Rafael Nadal beat Andy Murray 5-7, 6-2, 6-2, 6-4 to reach the Wimbledon final. Britain’s wait for a male champion will now move beyond 75 years, while Nadal has now won 20 straight matches at SW19.
The two players were impressive on their serve throughout the first set, with neither player managing a break point in the opening eleven games. Murray finally made a breakthrough in the 12th game after a failed Nadal lob gave Murray three break points. On the second break point, a terrific Murray return forced Nadal to hit the ball into the net.
The key for Murray in the first set was his return, with the Scot managing to successfully return 90% of Nadal’s serves. The only worrying moment for Murray came when he called for the physio after the third game. Murray had entered the match with a hip flexer problem, but luckily for the Scot, the pain dissipated and he was able to play on without much difficulty.
The turning point in the match came in the fourth game of the second set. Murray had an easy forehand to take a 15-40 lead on the Nadal serve, but the Scot inexplicably hit the ball long, allowing Nadal to regroup and hold his serve. Murray then produced his first poor service game, ultimately hitting a double fault to gift Nadal his first break of the match.
Murray’s form suddenly collapsed dramatically and Nadal took control of the match, winning seven games in a row. Nadal broke Murray again in the seventh game and held to take the second set. The Spaniard was refusing to make any mistakes and was starting to click into gear.
Nadal drove home his advantage by breaking Murray in the first game of the third set. Murray managed to recover from 15-40 down, but Nadal finally clinched the break of serve at his third attempt.
Murray held to love in the third game as he started to rediscover some of his earlier form, but he could not make any inroads on Nadal’s serve. The Spaniard then broke Murray again in the seventh game of the set, producing a superb forehand passing shot to win the game. Nadal served out to take a deserved two sets to one lead.

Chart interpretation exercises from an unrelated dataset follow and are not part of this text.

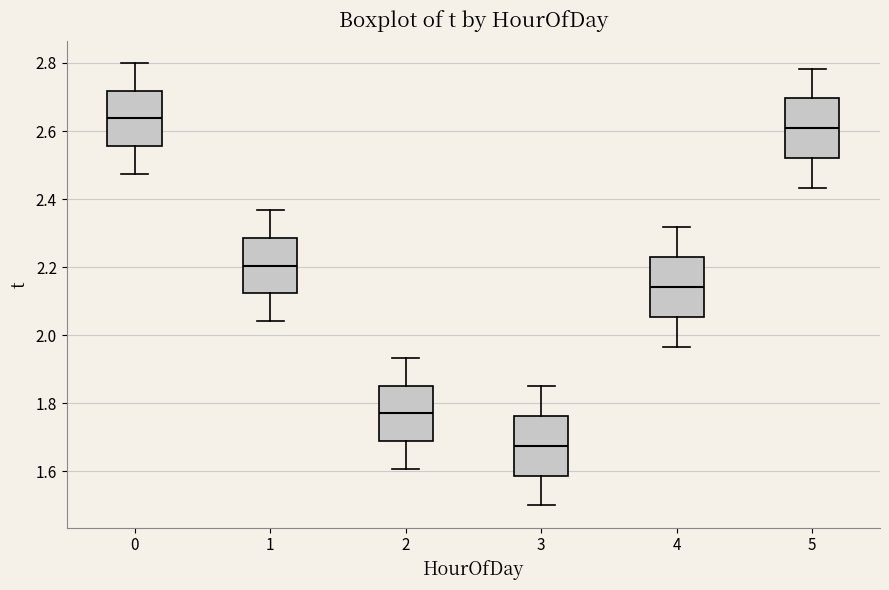

Reading left to right, transcribe this box plot: for each box, give where its median line is, the range the box spans, and where its two whiskers end, as read against the y-axis. The values are not printed on the chart, so give them approximately, as read against the axis.

0: median 2.64, box 2.56 to 2.72, whiskers 2.48 to 2.80
1: median 2.20, box 2.12 to 2.28, whiskers 2.04 to 2.36
2: median 1.78, box 1.68 to 1.86, whiskers 1.60 to 1.94
3: median 1.68, box 1.58 to 1.76, whiskers 1.50 to 1.86
4: median 2.14, box 2.06 to 2.22, whiskers 1.96 to 2.32
5: median 2.60, box 2.52 to 2.70, whiskers 2.44 to 2.78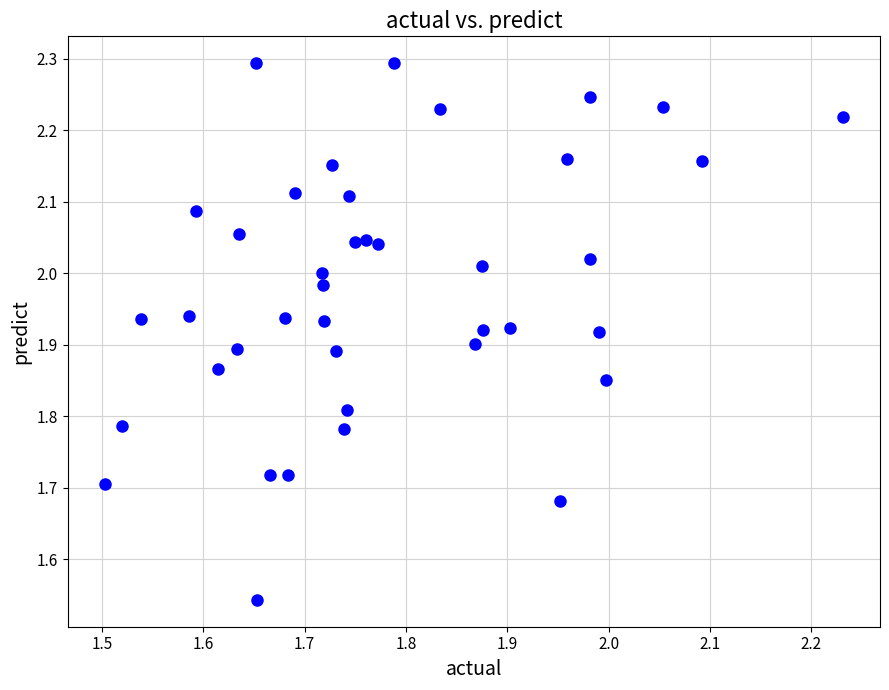

What is the range of X values (max minus min)?

0.7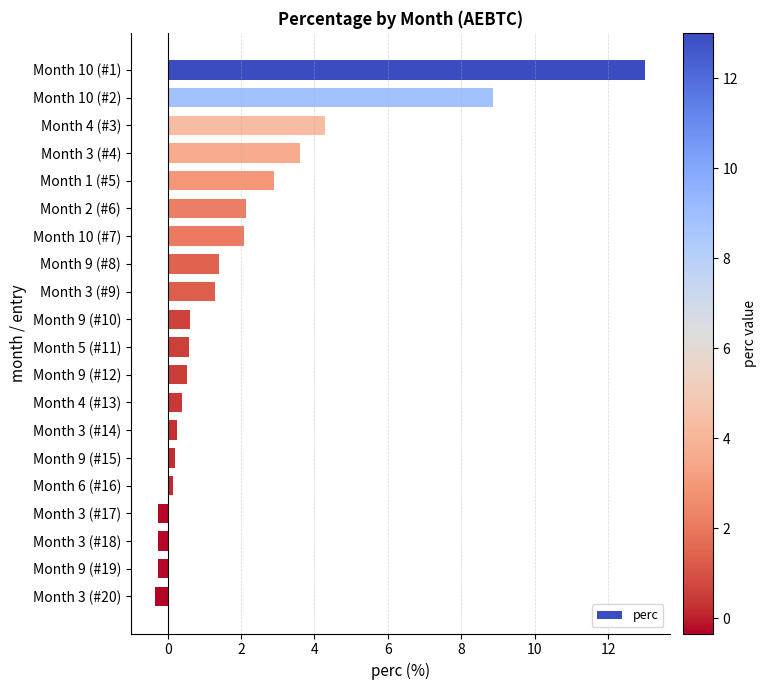

Which category has the highest value across all series?

Month 10 (#1)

The Spaniard’s serving was imperious in the third set, as he succeeded with 76 per cent of his first serves. Murray, conversely, only managed to connect on 48 per cent of his first serves.
Murray was on the ropes and Nadal was showing no signs of slowing down. The world number one broke Murray in the first game of the fourth set. At 15-40, Nadal somehow won a point that Murray dominated after some impressive defensive work. A poor Murray forehand sealed the break for Nadal.
Both players were producing some terrific tennis, with superlative passing shots being the order of the day. Murray could not, however, convert any of his opportunities.
The Scot’s big chance came in the fourth game, which lasted nine minutes. Murray engineered two break points, but Nadal played two perfect points to deny the Scot.
Murray, to his credit, did not throw in the towel. He saved a Nadal match point with an ace on the ninth game. The Scot also produced a stunning shot to save another match point when Nadal was serving for the match in the 10th game. Nadal, however, was in superb form. The Spaniard only dropped one point in his final two service games as he claimed victory and stayed on course for a third Wimbledon title.
Nadal will face Novak Djokovic in the final on Sunday, with the Serb certain to take the Spaniard’s place as world number one regardless of the outcome. The match promises to be a classic, with both players able to produce incredible defensive play and superlative ground strokes.